C++ Compare float values


Foreword

We want to compare two obviously equal floating point values (something like 3.456) in C++ but we sometimes get wrong results. For example, we want to find out if a floating point number is equal to zero:

float f = sqrt(9.0f) - 3.0f; // 9²-3
if (f == 0.0f) // works only sometimes
{
    // equal
}

Sometimes the variable f isn't equal to 0.0f, but due to the floating point precision it's something like 0.0000000000001f and the comparing fails.

Problem Explanation

The first thing that we need to know is that this problem would never appear with integer values. If we have "int 3" and subtract "int 3" from it, it will always be exactly "0".

The problem only happens with floating point numbers (float and double in C++), because of the way they are saved in memory. There is a lot of information about this around the web, for us it's enough if we know that this happens and what we can do about it.

Solution

To solve this problem we need a small epsilon value that defines a tolerance when comparing floating point values. There are many different versions of this algorithm, with dynamic epsilon values depending on how big the numbers are that you want to compare, or with constant epsilon values of many different sizes.

The epsilon in the following algorithm is what we came to after several years of struggling with this problem. So far it worked great, but everyone is free to choose different variations of this.

Implementation

bool cmpf(float A, float B, float epsilon = 0.005f)
{
    return (fabs(A - B) < epsilon);
}

Epsilon means how far they can be different from each other, while still being detected as equal. Epsilon is automatically set to 0.005f if you only pass two parameters to the function, which means you can use it like this:

cmpf(1.0f, 2.0f);

Or like this if you want to set the epsilon manually:

cmpf(1.0f, 2.0f, 0.0001f);

We use the absolute value of A - B (fabs function) because A - B can be either positive or negative, which means that we would have to compare it to a positive and a negative epsilon. By using fabs, we get the absolute value which is always positive, that saves us comparing it with a negative epsilon.

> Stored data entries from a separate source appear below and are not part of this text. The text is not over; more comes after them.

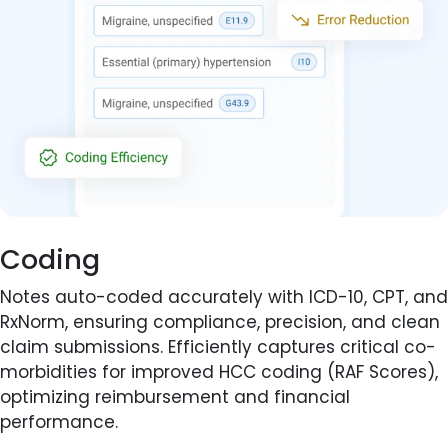
Coding
Notes auto-coded accurately with ICD-10, CPT, and
RxNorm, ensuring compliance, precision, and clean
claim submissions. Efficiently captures critical co-
morbidities for improved HCC coding (RAF Scores),
optimizing reimbursement and financial
performance.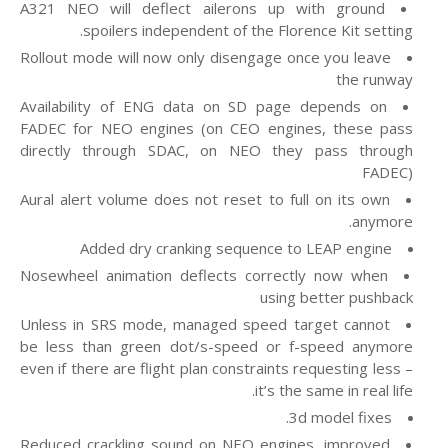
A321 NEO will deflect ailerons up with ground
spoilers independent of the Florence Kit setting.
Rollout mode will now only disengage once you leave
the runway
Availability of ENG data on SD page depends on
FADEC for NEO engines (on CEO engines, these pass
directly through SDAC, on NEO they pass through
FADEC)
Aural alert volume does not reset to full on its own
anymore.
Added dry cranking sequence to LEAP engine
Nosewheel animation deflects correctly now when
using better pushback
Unless in SRS mode, managed speed target cannot
be less than green dot/s-speed or f-speed anymore
even if there are flight plan constraints requesting less –
it’s the same in real life.
3d model fixes.
Reduced crackling sound on NEO engines, improved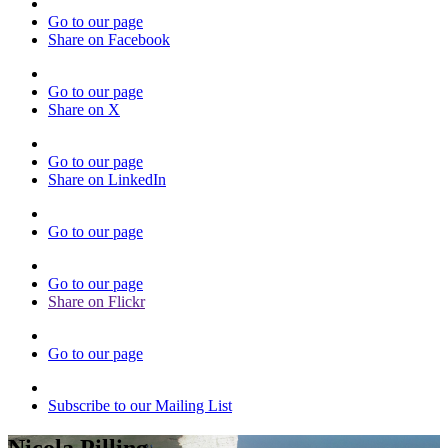
Go to our page
Share on Facebook
Go to our page
Share on X
Go to our page
Share on LinkedIn
Go to our page
Go to our page
Share on Flickr
Go to our page
Subscribe to our Mailing List
Nicola Pilling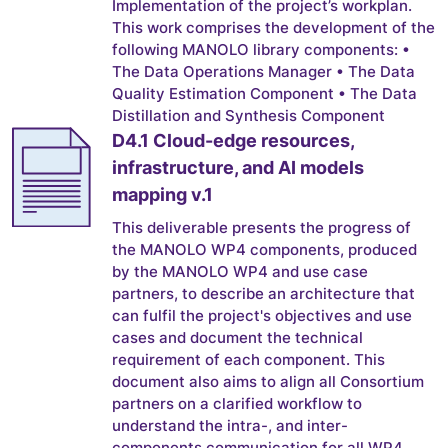
Implementation of the project’s workplan.
This work comprises the development of the
following MANOLO library components: •
The Data Operations Manager • The Data
Quality Estimation Component • The Data
Distillation and Synthesis Component
D4.1 Cloud-edge resources,
infrastructure, and AI models
mapping v.1
This deliverable presents the progress of
the MANOLO WP4 components, produced
by the MANOLO WP4 and use case
partners, to describe an architecture that
can fulfil the project's objectives and use
cases and document the technical
requirement of each component. This
document also aims to align all Consortium
partners on a clarified workflow to
understand the intra-, and inter-
components communication for all WP4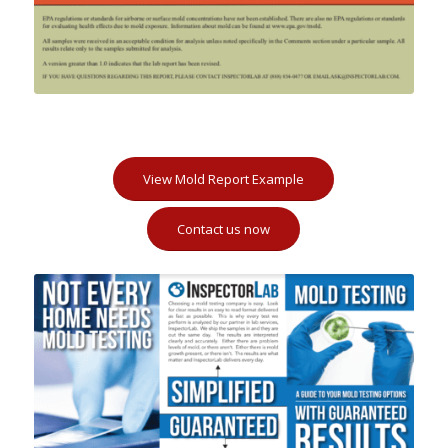
View Mold Report Example
Contact us now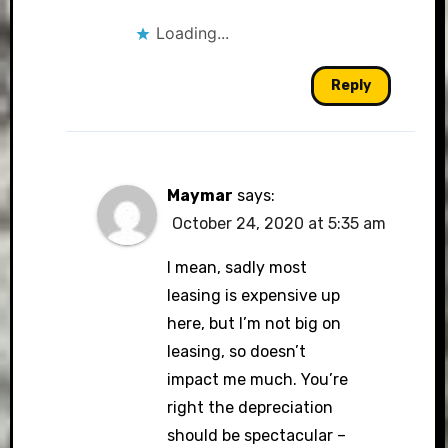
Loading...
Reply
Maymar
says:
October 24, 2020 at 5:35 am
I mean, sadly most
leasing is expensive up
here, but I’m not big on
leasing, so doesn’t
impact me much. You’re
right the depreciation
should be spectacular –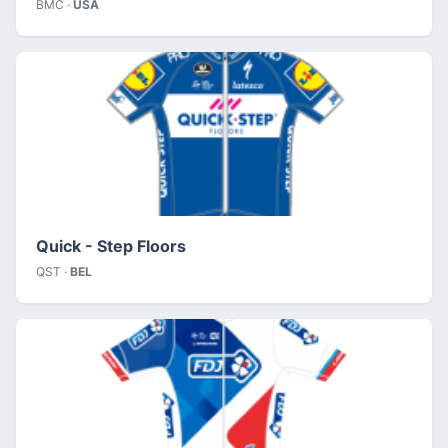
BMC ·
USA
Quick - Step Floors
QST ·
BEL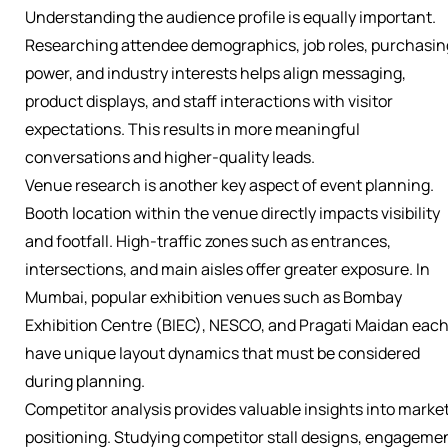
Understanding the audience profile is equally important.
Researching attendee demographics, job roles, purchasin
power, and industry interests helps align messaging,
product displays, and staff interactions with visitor
expectations. This results in more meaningful
conversations and higher-quality leads.
Venue research is another key aspect of event planning.
Booth location within the venue directly impacts visibility
and footfall. High-traffic zones such as entrances,
intersections, and main aisles offer greater exposure. In
Mumbai, popular exhibition venues such as Bombay
Exhibition Centre (BIEC), NESCO, and Pragati Maidan eac
have unique layout dynamics that must be considered
during planning.
Competitor analysis provides valuable insights into marke
positioning. Studying competitor stall designs, engageme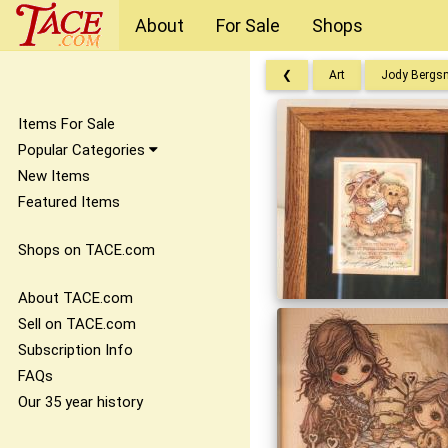
About
For Sale
Shops
❮
Art
Jody Bergs
Items For Sale
Popular Categories
New Items
Featured Items
Shops on TACE.com
About TACE.com
Sell on TACE.com
Subscription Info
FAQs
Our 35 year history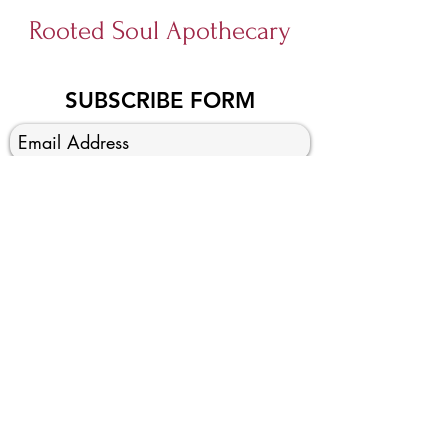
Rooted Soul Apothecary
SUBSCRIBE FORM
SUBMIT
Foraging Fairy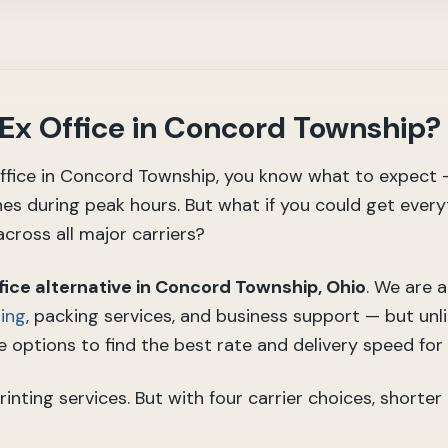
dEx Office in Concord Township?
 Office in Concord Township, you know what to expect 
nes during peak hours. But what if you could get every
cross all major carriers?
fice alternative in Concord Township, Ohio
. We are 
ting
, packing services, and business support — but unli
 options to find the best rate and delivery speed for
ting services. But with four carrier choices, shorter 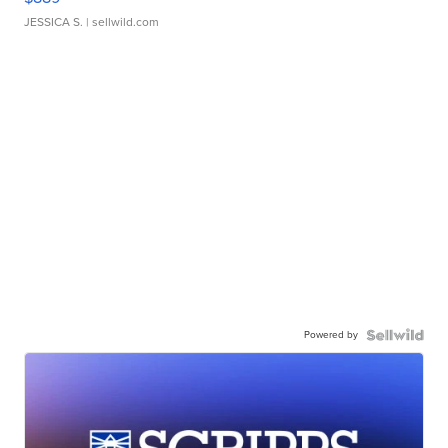
JESSICA S.
| sellwild.com
Powered by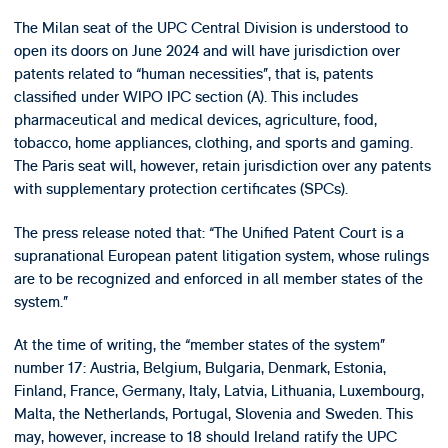
The Milan seat of the UPC Central Division is understood to
open its doors on June 2024 and will have jurisdiction over
patents related to “human necessities”, that is, patents
classified under WIPO IPC section (A). This includes
pharmaceutical and medical devices, agriculture, food,
tobacco, home appliances, clothing, and sports and gaming.
The Paris seat will, however, retain jurisdiction over any patents
with supplementary protection certificates (SPCs).
The press release noted that: “The Unified Patent Court is a
supranational European patent litigation system, whose rulings
are to be recognized and enforced in all member states of the
system.”
At the time of writing, the “member states of the system”
number 17: Austria, Belgium, Bulgaria, Denmark, Estonia,
Finland, France, Germany, Italy, Latvia, Lithuania, Luxembourg,
Malta, the Netherlands, Portugal, Slovenia and Sweden. This
may, however, increase to 18 should Ireland ratify the UPC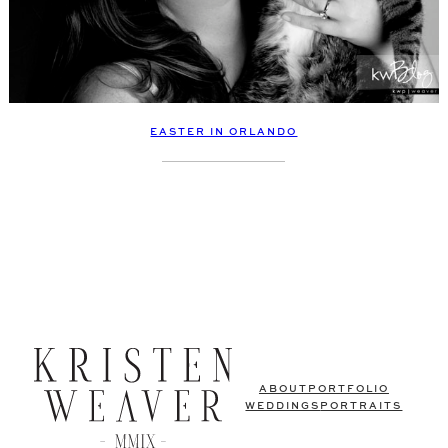
EASTER IN ORLANDO
ABOUT
PORTFOLIO
WEDDINGS
PORTRAITS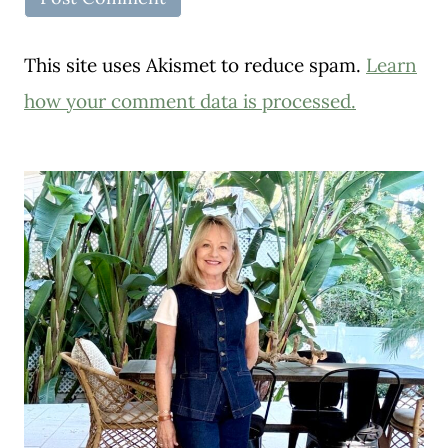
This site uses Akismet to reduce spam.
Learn
how your comment data is processed.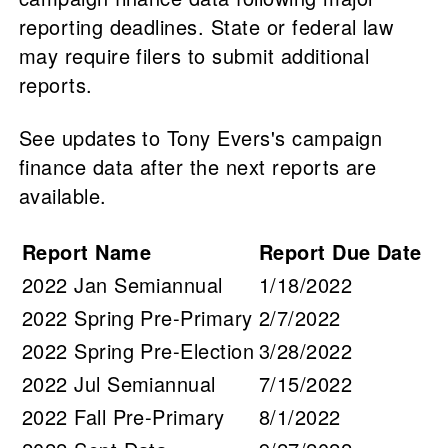
reporting deadlines. State or federal law
may require filers to submit additional
reports.
See updates to Tony Evers's campaign
finance data after the next reports are
available.
Report Name
Report Due Date
2022 Jan Semiannual
1/18/2022
2022 Spring Pre-Primary
2/7/2022
2022 Spring Pre-Election
3/28/2022
2022 Jul Semiannual
7/15/2022
2022 Fall Pre-Primary
8/1/2022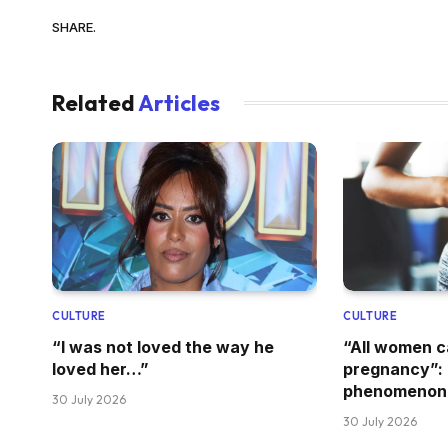
SHARE.
Related
Articles
CULTURE
CULTURE
“I was not loved the way he
“All women 
loved her…”
pregnancy”: 
phenomenon
30 July 2026
30 July 2026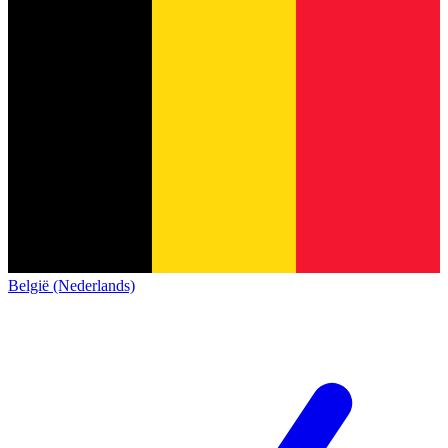
België (Nederlands)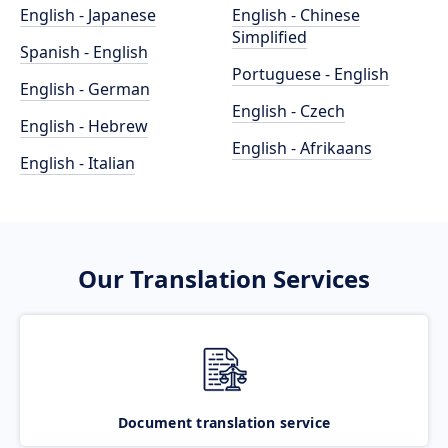
English - Japanese
English - Chinese
Simplified
Spanish - English
Portuguese - English
English - German
English - Czech
English - Hebrew
English - Afrikaans
English - Italian
Our Translation Services
Document translation service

Note: fabs means float absolute.

Example

Let's see what happens if we use our cmpf function with the previously discussed example:

float f = sqrt(9.0f) - 3.0f;
if (cmpf(f, 0.0f))
{
    // equal
}

It works, even when trying it out hundreds of times. That's what we wanted.

Summary

A small function with an incredibly huge impact. Always use this method to compare float or double values, otherwise your game will have random bugs in it because of the floating point precision.

Please note that this is one of the most important problems to know about C++. A good float compare function can be found in the tool-set of every good programmer.